Defective germinal center B-cell response and reduced arthritic pathology in microRNA-29a-deficient mice

James Dooley, Josselyn E. Garcia-Perez, Jayasree Sreenivasan, Susan M. Schlenner, Roman Vangoitsenhoven, Aikaterini S. Papadopoulou, Lei Tian, Susann Schonefeldt, Lutgarde Serneels, Christophe Deroose, Kim A. Staats, Bart Van der Schueren, Bart De Strooper, Owen P. McGuinness, Chantal Mathieu and Adrian Liston

MicroRNA (miR) are short non-coding RNA sequences of 19-24 nucleotides that regulate gene expression by binding to mRNA target sequences. The miR-29 family of miR (miR-29a, b-1, b-2 and c) is a key player in T-cell differentiation and effector function, with deficiency causing thymic involution and a more inflammatory T-cell profile. However, the relative roles of different miR-29 family members in these processes have not been dissected. We studied the immunological role of the individual members of the miR-29 family using mice deficient for miR-29a/b-1 or miR-29b-2/c in homeostasis and during collagen-induced arthritis.
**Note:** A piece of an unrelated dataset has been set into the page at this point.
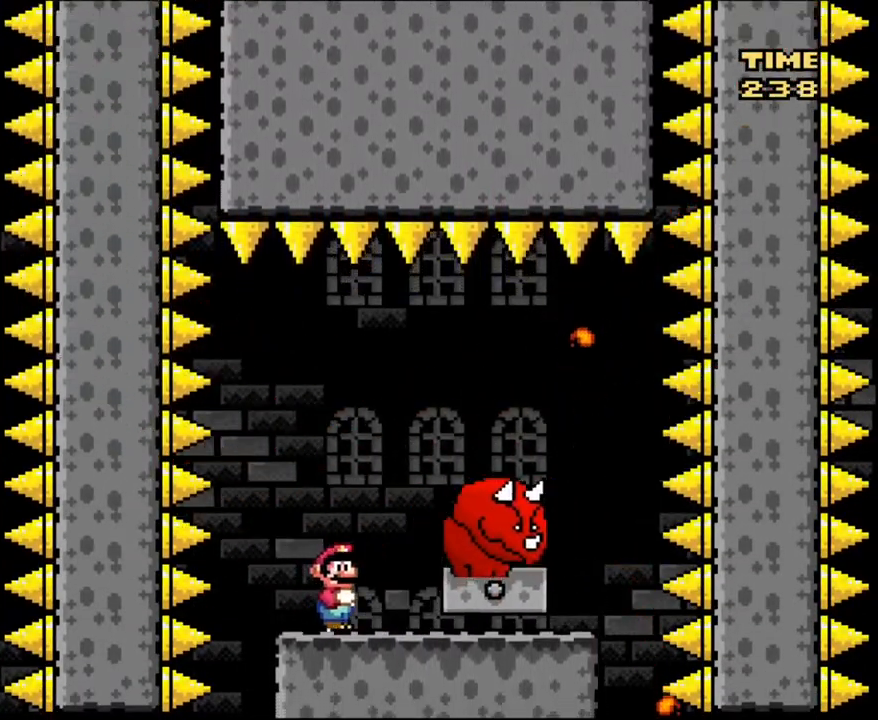
{"buttons": ["Y", "DPAD_LEFT"], "events": [[33, "B", "up"], [100, "DPAD_RIGHT", "up"], [100, "DPAD_UP", "down"], [133, "DPAD_UP", "up"], [367, "DPAD_LEFT", "down"]]}
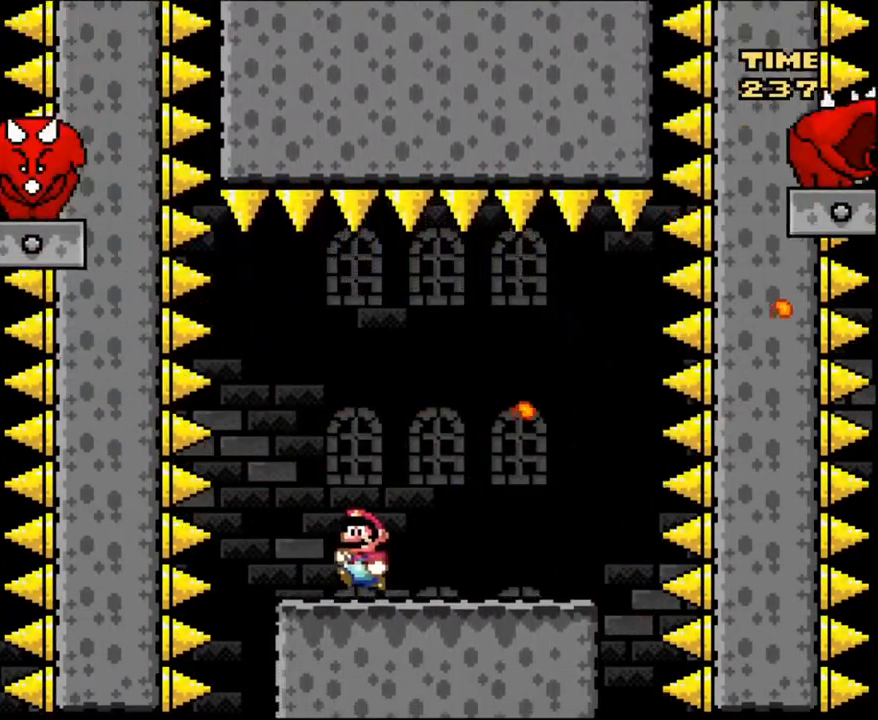
{"buttons": ["B", "Y", "DPAD_RIGHT"], "events": [[33, "DPAD_LEFT", "up"], [200, "DPAD_LEFT", "down"], [334, "DPAD_LEFT", "up"], [334, "DPAD_RIGHT", "down"], [400, "B", "down"]]}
We found a definitive hierarchy of immunological function, with the strong phenotype of miR-29a-deficiency in thymic involution and T-cell activation being reduced or absent in miR-29c-deficient mice. Strikingly, despite elevating the Th1 and Th17 responses, loss of miR-29a conferred near-complete protection from collagen-induced arthritis (CIA), with profound defects in B-cell proliferation and antibody production. Our results identify the hierarchical structure of the miR-29 family in T-cell biology, and identify miR-29a in B cells as a potential therapeutic target in arthritis.